Father Disavows Son’s Beliefs after Charlottesville Violence

The father of one of the organizers of a demonstration that led to racially charged violence during the weekend in Charlottesville, Virginia, is disavowing his son’s racist views.

Peter Lodge, a professor at the University of Maine at Augusta, tells the Sun Journal he doesn’t support the white nationalist views of his son, Nathan Damigo.

“In no way do I support any racist organization. I have spent my life trying to bring people of all groups together regardless of race or sexual preference, to make the world better,” Lodge said.

The 31-year-old Damigo moved from Maine to California with his mother after his parents split when he was a few months old. But Damigo returned to Maine to visit in the summers.
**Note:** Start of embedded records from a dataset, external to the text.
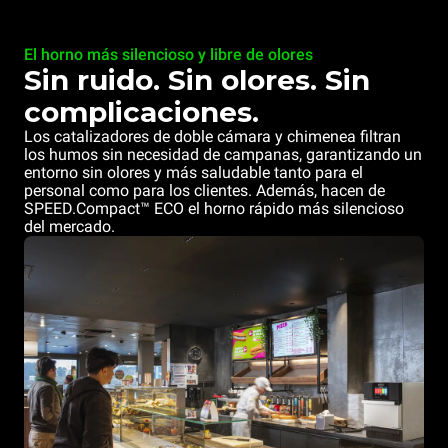
El horno más silencioso y libre de olores
Sin ruido. Sin olores. Sin
complicaciones.
Los catalizadores de doble cámara y chimenea filtran
los humos sin necesidad de campanas, garantizando un
entorno sin olores y más saludable tanto para el
personal como para los clientes. Además, hacen de
SPEED.Compact™ ECO el horno rápido más silencioso
del mercado.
The former Marine and convicted felon is the founder of a white nationalist group, Identity Evropa. He has said his group engages in peaceful, First Amendment-protected protests, but he punched a woman in April during a brawl at a protest in Berkeley.

The Charlottesville "Unite the Right" rally ended in bloodshed Saturday when a car plowed into a crowd of demonstrators, killing a 32-year-old woman.

Damigo's grandmother, Frances Lodge of Minot, said she believes her grandson's white nationalist views were shaped by his military service in Iraq and his time in a California prison. She said he read a book written by white supremacists David Duke while in prison.

"This is not what we expected. This is not what we believe. But we love him anyway," she told the newspaper.